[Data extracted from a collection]
________

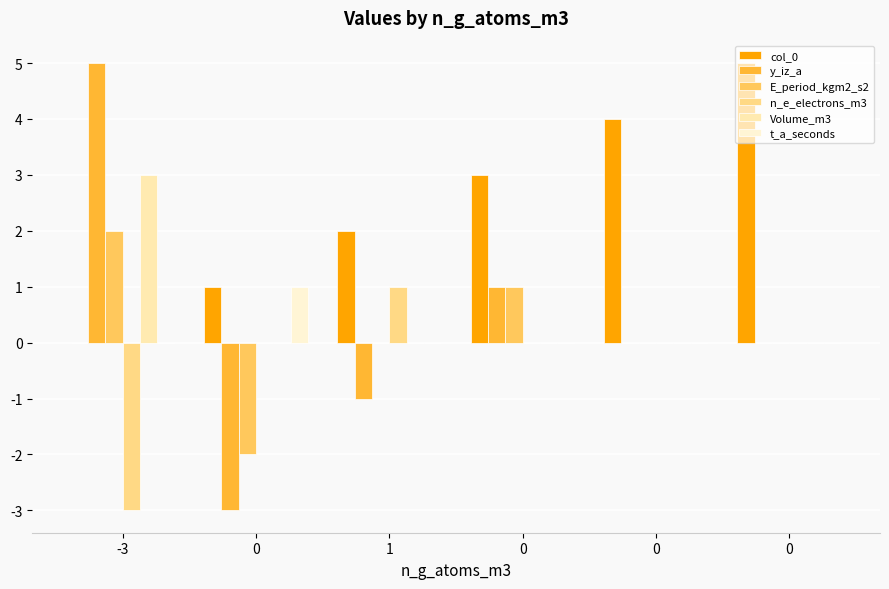

How many positive values does the col_0 series have?

5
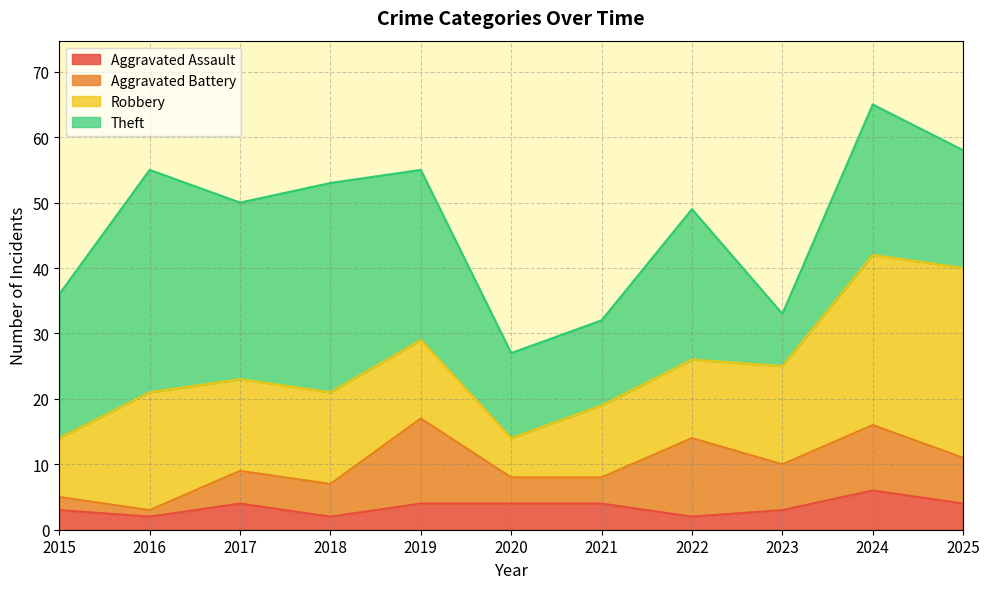

How many lines are shown in the chart?

4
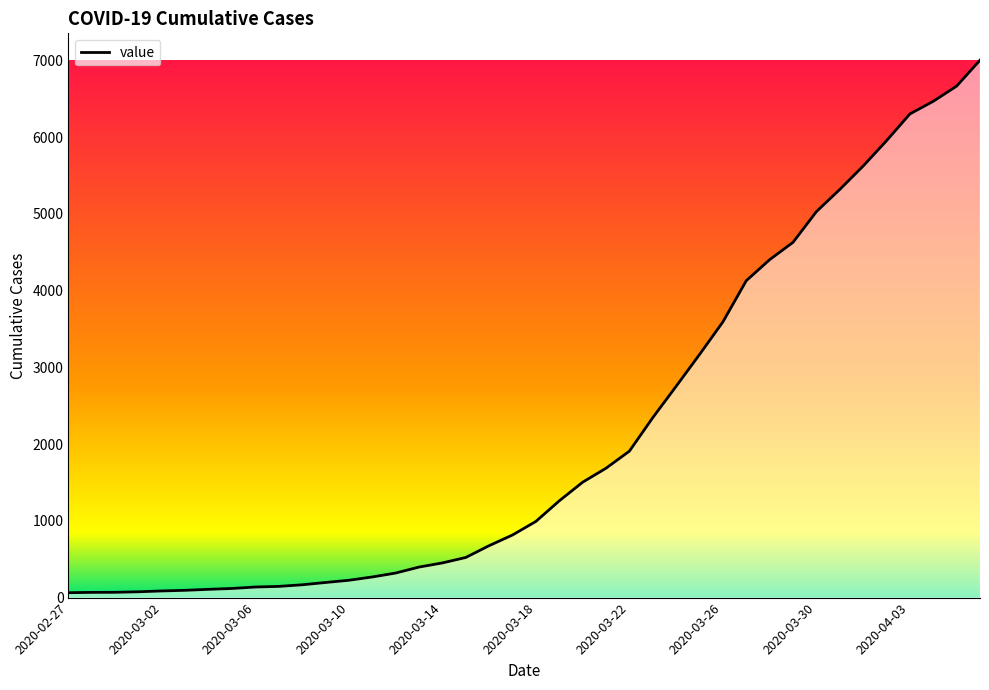

What is the difference between the maximum and minimum values?

6940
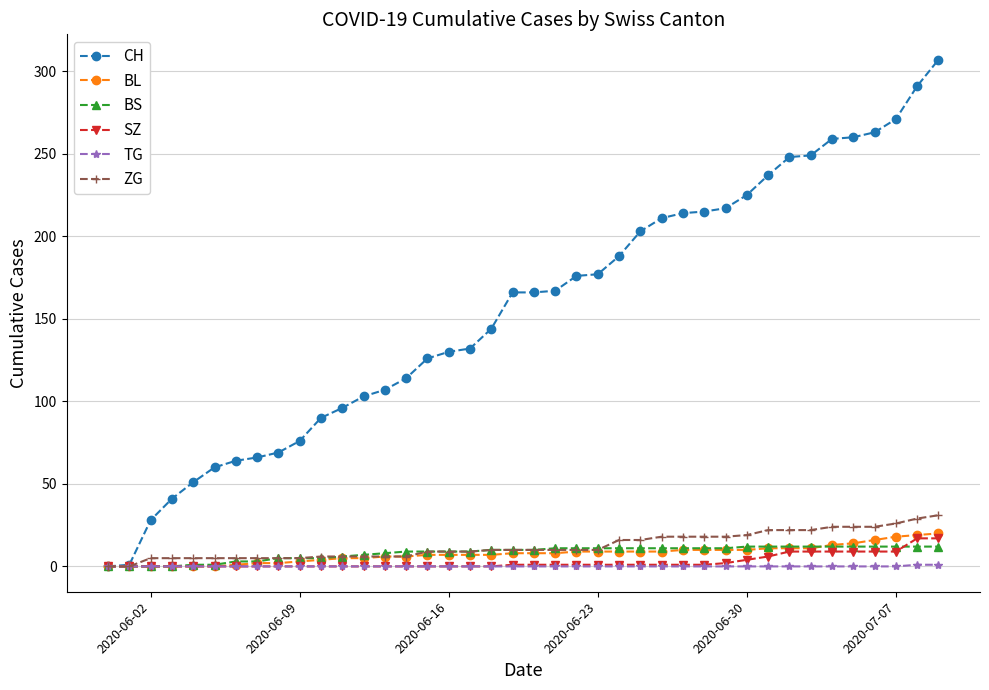

Which series has the largest total across all categories?

CH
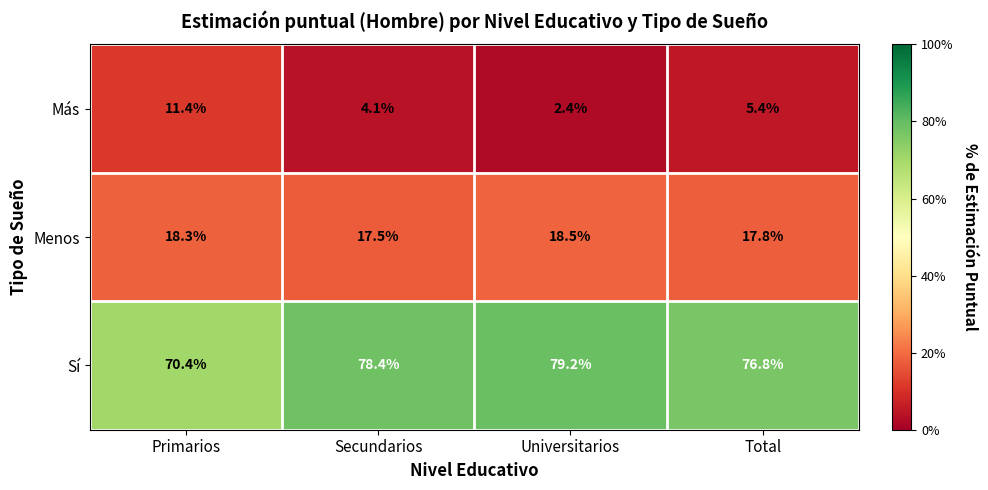

What is the approximate value of Menos at Primarios?

18.3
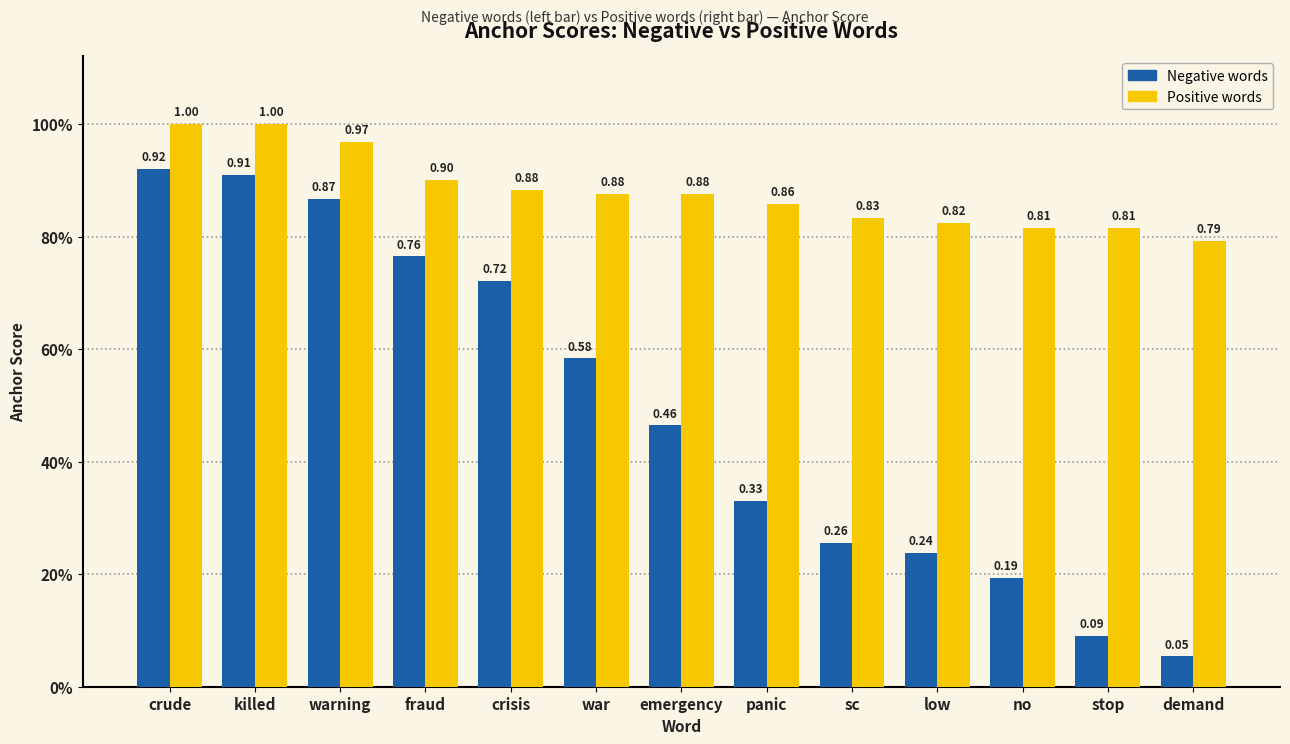

Reading left to right, extract all data points from this chart.

anchor score (negative): 0.9	0.9	0.9	0.8	0.7	0.6	0.5	0.3	0.3	0.2	0.2	0.1	0.1
anchor score (positive): 1.0	1.0	1.0	0.9	0.9	0.9	0.9	0.9	0.8	0.8	0.8	0.8	0.8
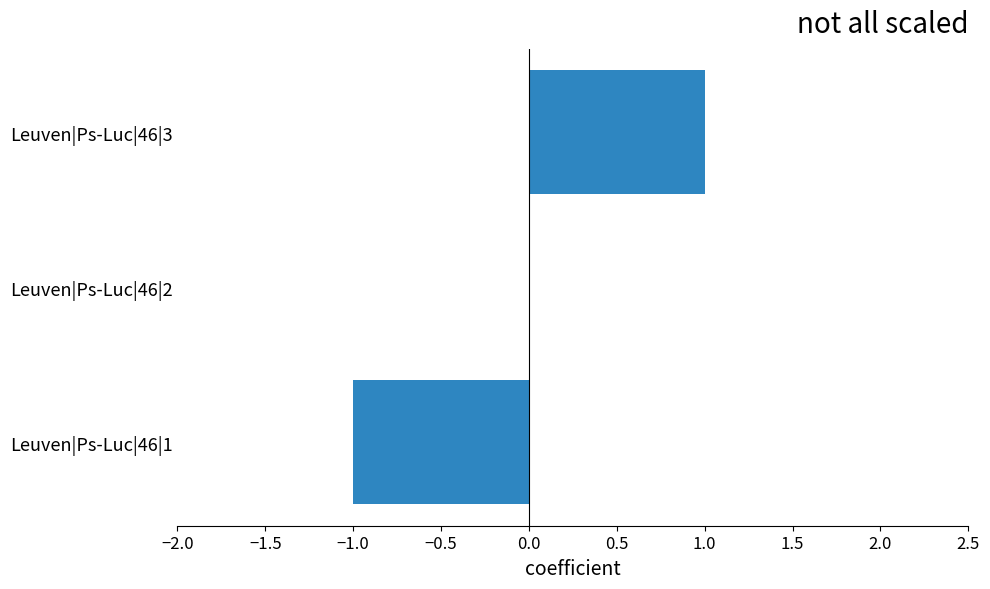

The value at Leuven|Ps-Luc|46|2 is 1. True or false?

False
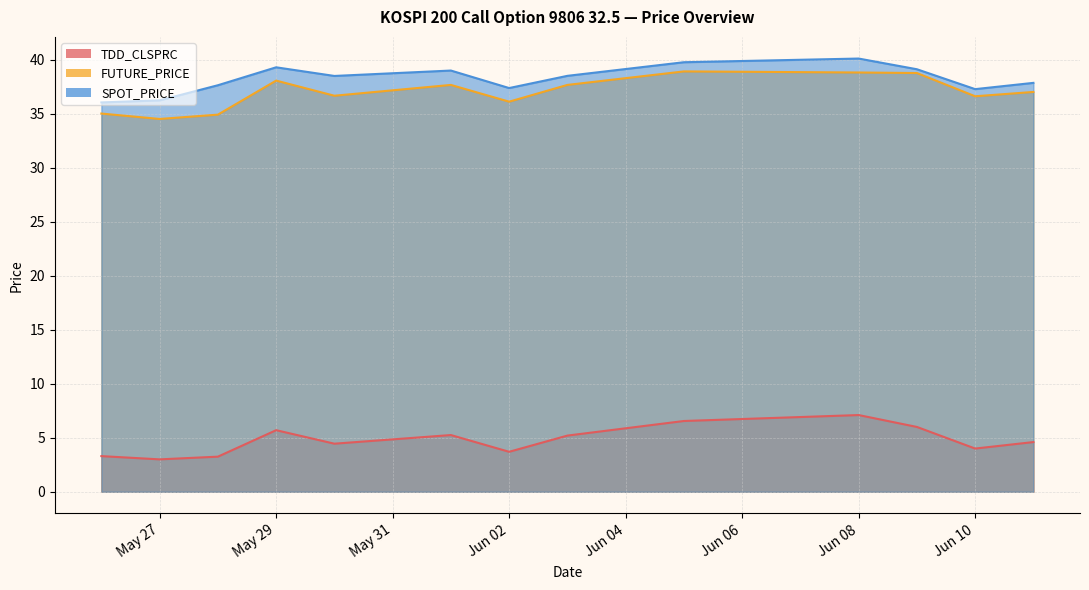

Does the chart have visible grid lines?

Yes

________

» Instructions to follow
Copy the text of every item above word for word, leaving out the pictures.

» Response
How many positive values does the col_0 series have?

5

How many lines are shown in the chart?

4

What is the difference between the maximum and minimum values?

6940

Which series has the largest total across all categories?

CH

What is the approximate value of Menos at Primarios?

18.3

Reading left to right, extract all data points from this chart.

anchor score (negative): 0.9	0.9	0.9	0.8	0.7	0.6	0.5	0.3	0.3	0.2	0.2	0.1	0.1
anchor score (positive): 1.0	1.0	1.0	0.9	0.9	0.9	0.9	0.9	0.8	0.8	0.8	0.8	0.8

The value at Leuven|Ps-Luc|46|2 is 1. True or false?

False

Does the chart have visible grid lines?

Yes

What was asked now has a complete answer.